In Utopia of Rules, David Graeber recounts an anecdote from his fieldwork in rural Madagascar. At the time, small villages more or less governed themselves, and the state—a bureaucratic structure inherited from French colonial days—had little to do. Government offices had to find ways to appear busy.
I have particularly vivid memories of one occasion when an affable minor official who had had many conversations with me in Malagasy was flustered one day to discover me dropping by at exactly the moment everyone had apparently decided to go home early to watch a football game. (As I mentioned, they weren’t really doing anything in these offices anyway.)
“The office is closed,” he announced, in French, pulling himself up into an uncharacteristically formal pose. “If you have any business at the office you must return tomorrow at eight a.m.”
This puzzled me. He knew English was my native language; he knew I spoke fluent Malagasy; he had no way to know I could even understand spoken French. I pretended confusion and replied, in Malagasy, “Excuse me? I’m sorry, I don’t understand you.”
His response was to pull himself up even taller and just say the same thing again, slightly slower and louder. I once again feigned incomprehension. “I don’t get it,” I said, “why are you speaking to me in a language I don’t even know?” He did it again.
Graeber concluded that:
…relations of command, particularly in bureaucratic contexts, were linguistically coded: they were firmly identified with French; Malagasy, in contrast, was seen as the language appropriate to deliberation, explanation, and consensus decision-making. […] In literary Malagasy, the French language can actually be referred to as ny teny baiko, “the language of command.”
In Malagasy, the official would have had to explain himself. In French, he had no such obligation.
Anyone who’s worked with computers will be familiar with those “languages of command.” Commands are the basis for all programming and scripting languages. Together, they make expressions, methods, classes, and the rest. But commands undergird the system.
What Graeber’s anecdote highlights, for me, is that the command—a linguistic expression for which the listener requires no explanation or rationale—is not some natural fact of human communication. It had to be invented. The command only makes sense in the context of particular power relations: “relations of command.” The kinds of relations the West has long configured, since feudal days at least.
Computers exist in the tradition of those relations. Our ideas of what computers are inherit not-so-subtly from cultural stories about labor discipline. Labor is done when a superior issues a command.
And our stories about what computers are meant to do inherit from a well-understood ethic around work; a cultural story about what work should be like.
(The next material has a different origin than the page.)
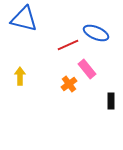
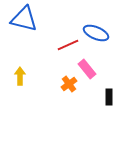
black rectangle: moved 2 px left, 4 px up
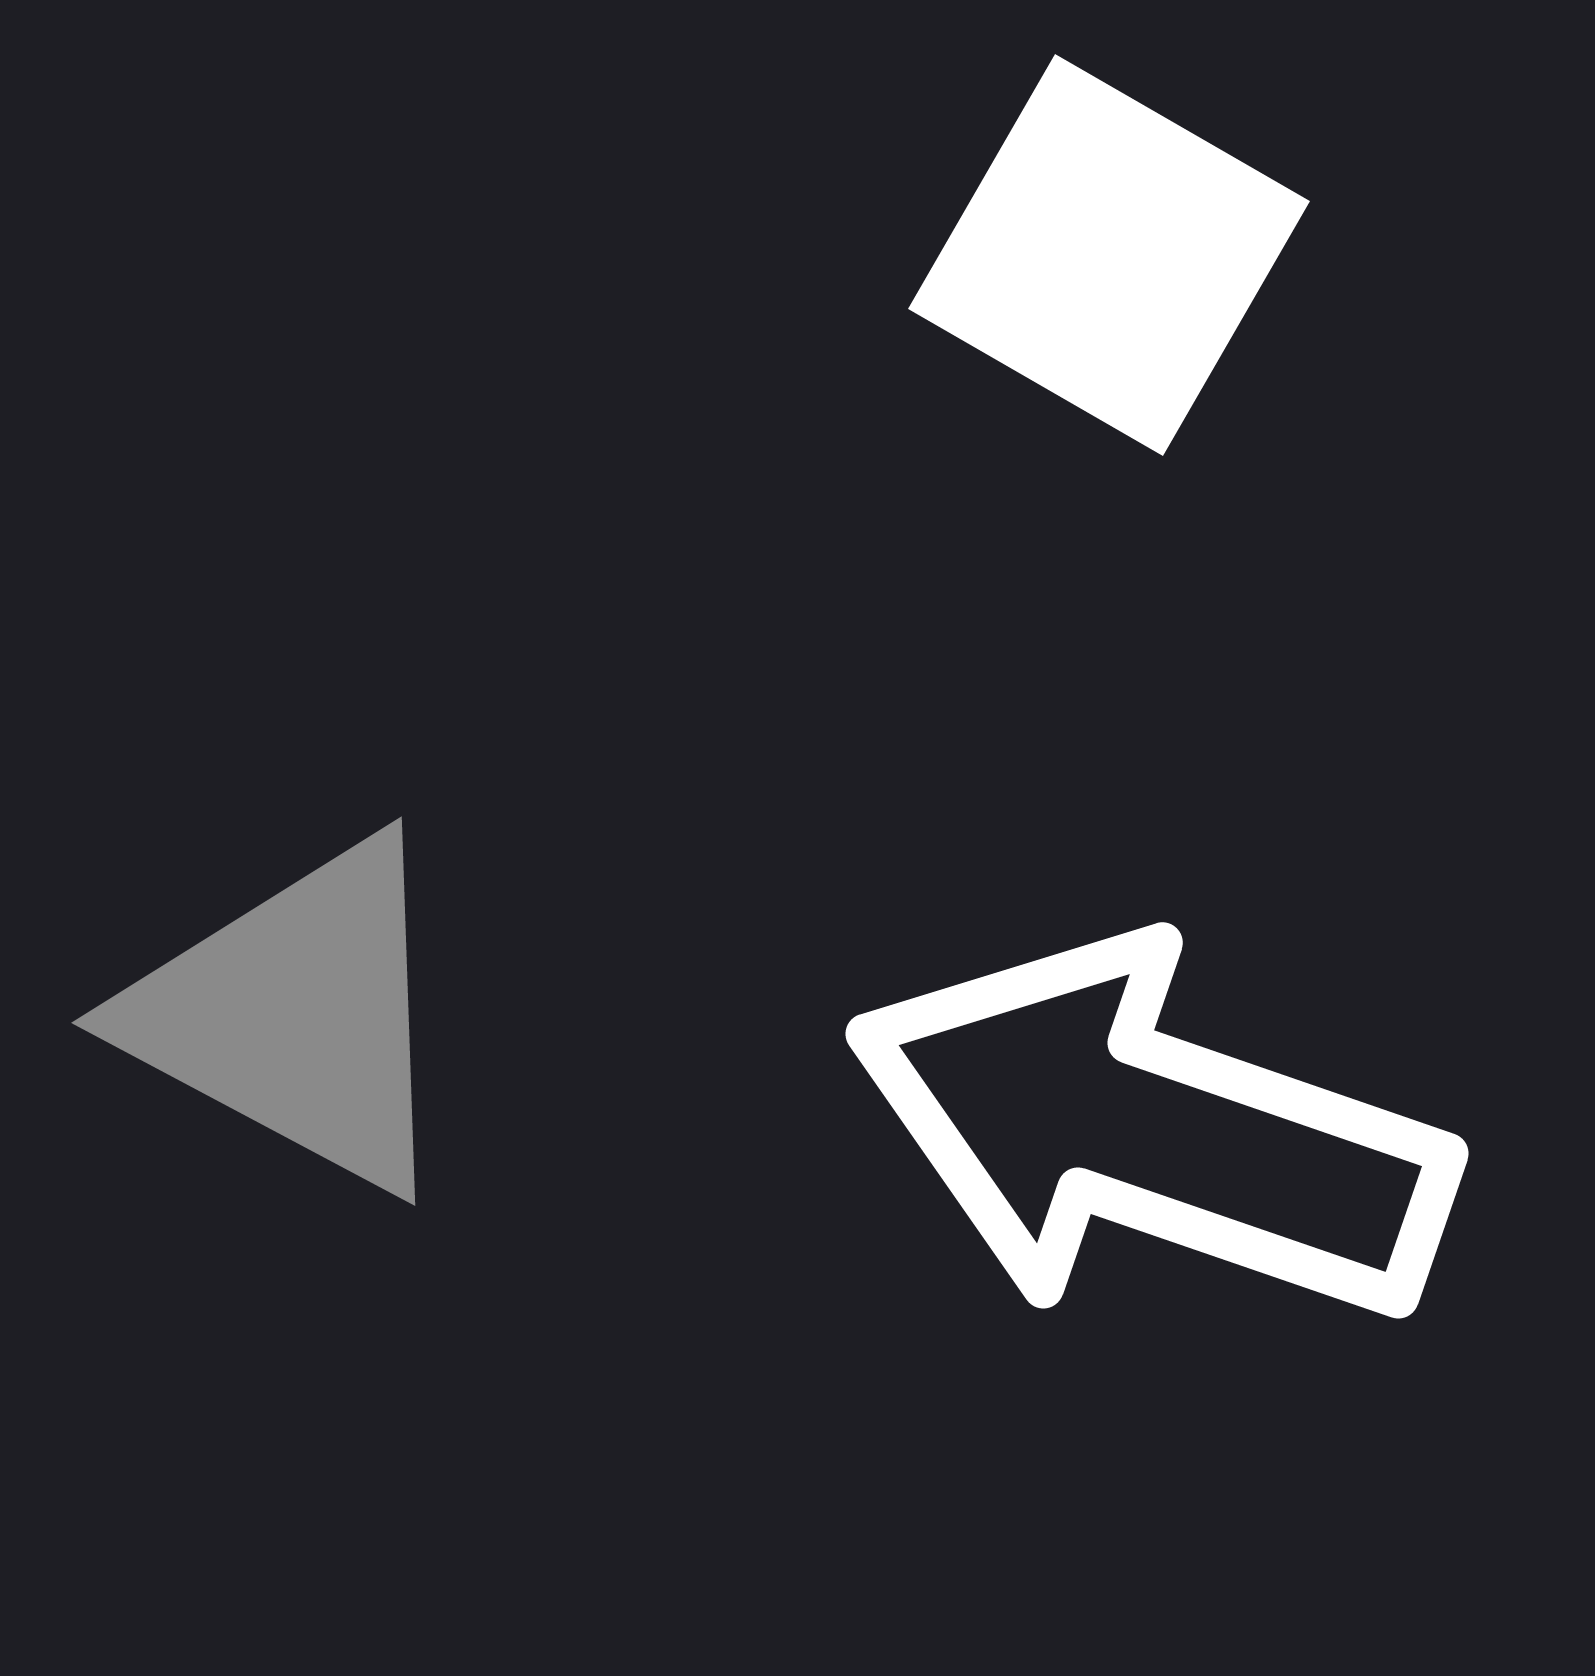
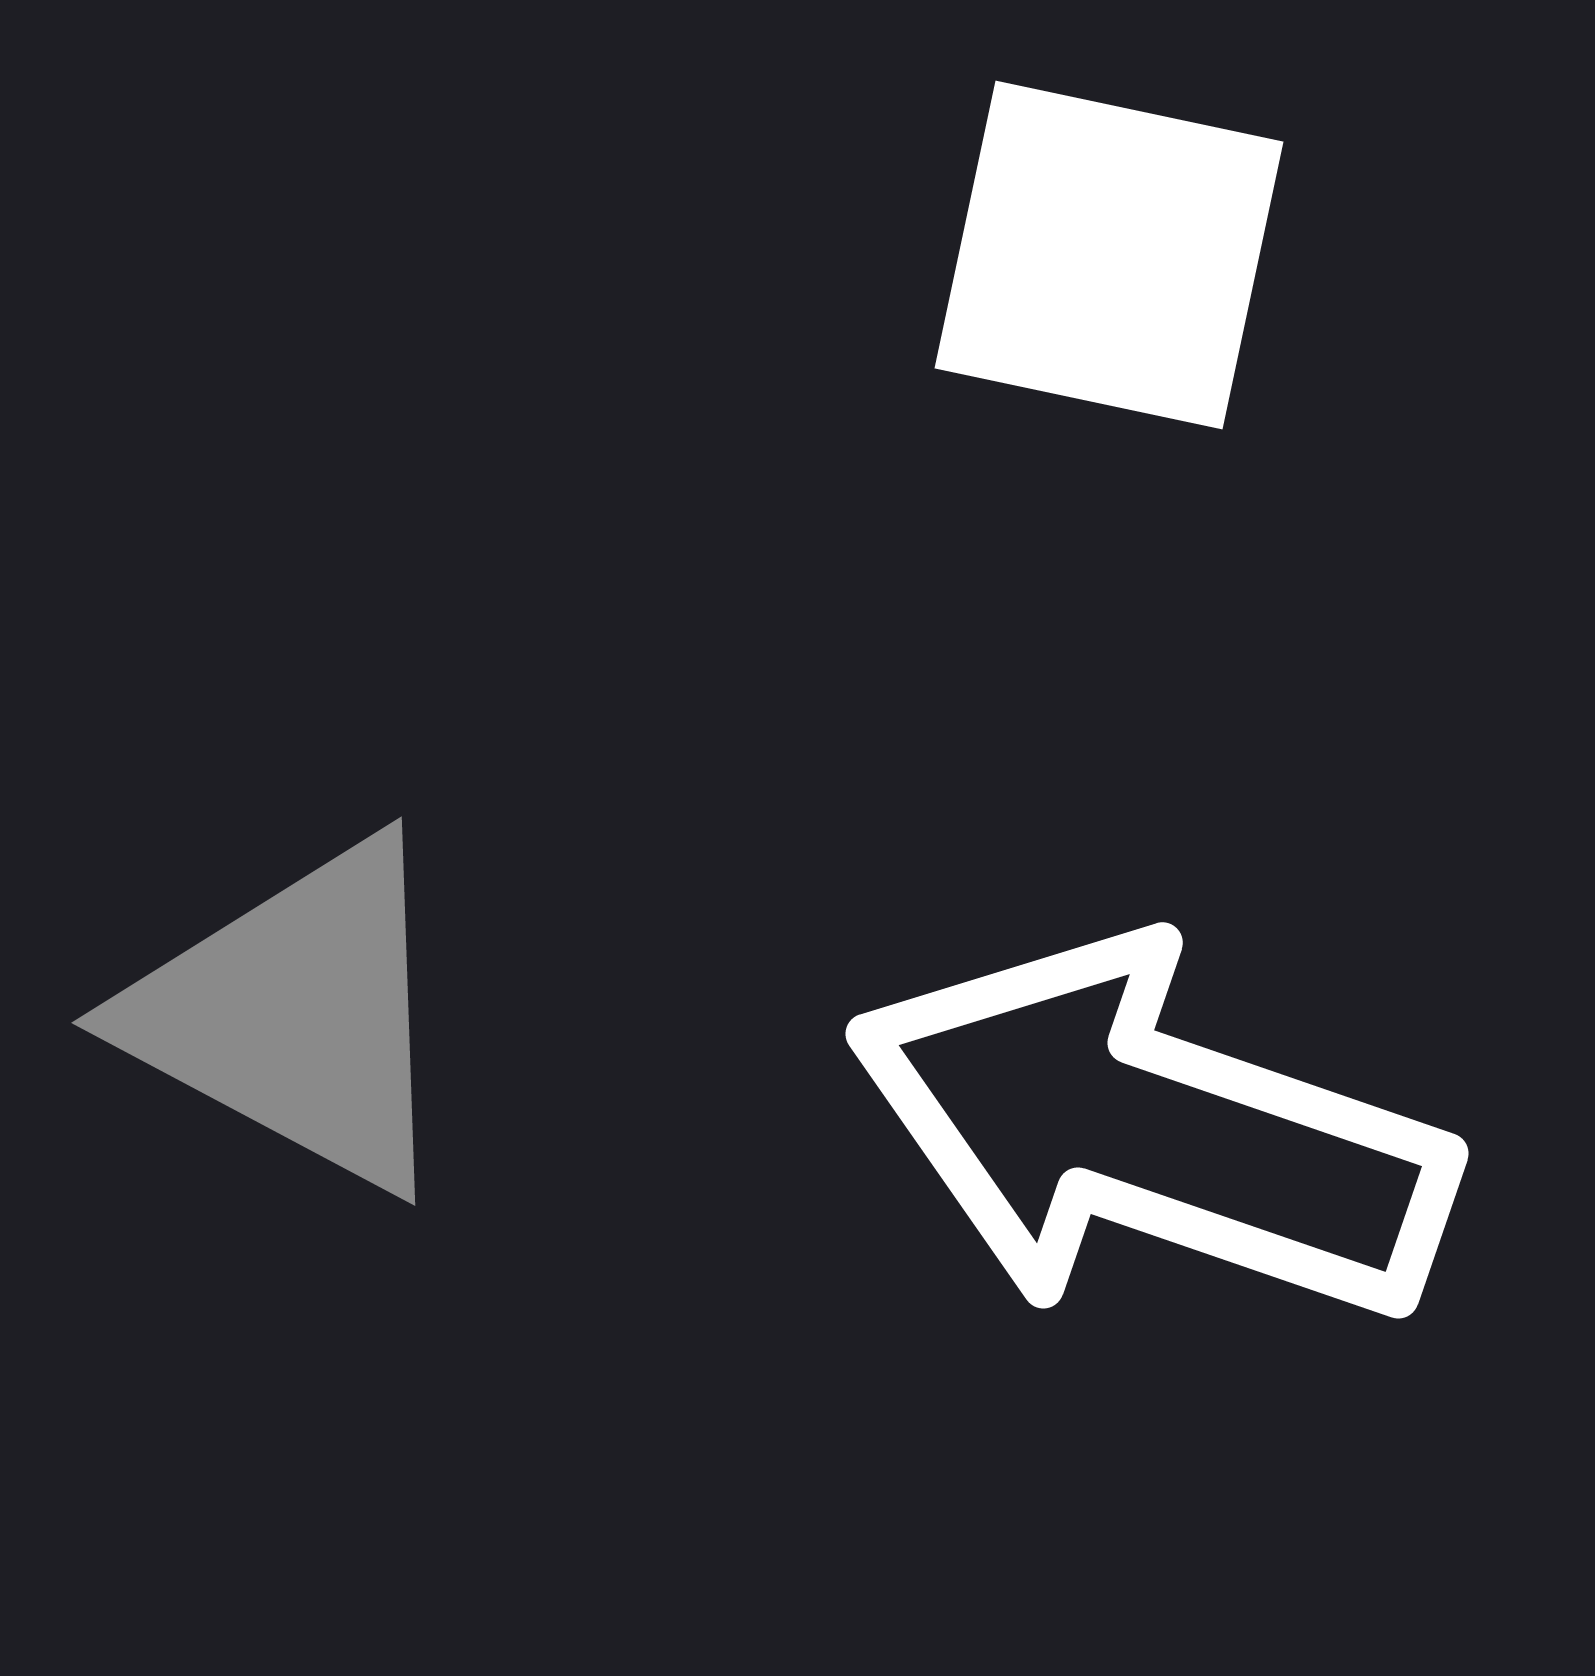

Work is done efficiently, and for profit; excess efficiency should be parlayed into excess profit.
For some, computers help us become the workers we wish we could be. For others, computers represent the workers we wish we could hire. In either case, computers play a role in our cultural imagination: that of the ideal worker. Perfectly subordinate.
The dream of the computer, for those who felt empowered by them, lays in the user’s ability to command it. The user can do the work of a thousand people. And in that fantasy, the user plays the psychic role of the boss, extracting surplus value from ‘workers’ who need no compensation, beyond electricity. That relation of command has long driven the commercial promise of computing (for those who could wield it).
AI presents a challenge to this fantasy of subordination. Before, we did not need to explain ourselves to computers. Now, the machines cannot explain themselves to us. This opacity was the first chink in the armor. Reward function hacking and other insubordination followed. AI has reframed the computer as a worker that can only accept commands imperfectly, coarsely. At its most autonomous, it is a worker that needs no command.
I wonder often about AI researchers’ preoccupation with AI x-risk. (Briefly, AI x-risk refers to the idea that AI could cause an existential catastrophe matching or exceeding the scale of a nuclear apocalypse. Researchers have a term for the probability of an AI apocalypse occurring: P(doom). Of authors at top machine learning conferences, a survey found the majority believe P(doom) to be at least 10%!). Why do AI researchers worry so much about apocalyptic risk relative to other sources of tech-induced risk—even relative to other sources of risk from AI?
I suspect that many AI researchers liked computers growing up. They perhaps felt empowered by them. Computers helped them see themselves in a particular light; one that cohered to a power relation between the ‘boss’ (the user) and the ‘worker’ (the machine). The opacity of AI challenges that power relation. In doing so, it begs a question: If the computer no longer empowers me, who am I?1
I believe that question drives the relative weight of the P(doom) narrative. Its answer is doom, in a psychic sense. For AI to be born, one’s identity—one’s role in well-understood a system of command—might die. This is a type of apocalypse.
Thanks to Zeke Medley for the conversation.
For other researchers—Ruha Benjamin, Virginia Eubanks, and many others—computers have always represented these dynamics of power; the idea that they could replicate or exacerbate coercive relationships has always been a key concern.
In working toward AI incentive alignment, which should we address today: the risk of apocalypse, or the risk of discrimination? The answer is “both,” but noticing who is most concerned about x-risk, I have to wonder if one’s relative preference isn’t influenced by one’s role in societal-level relations of command.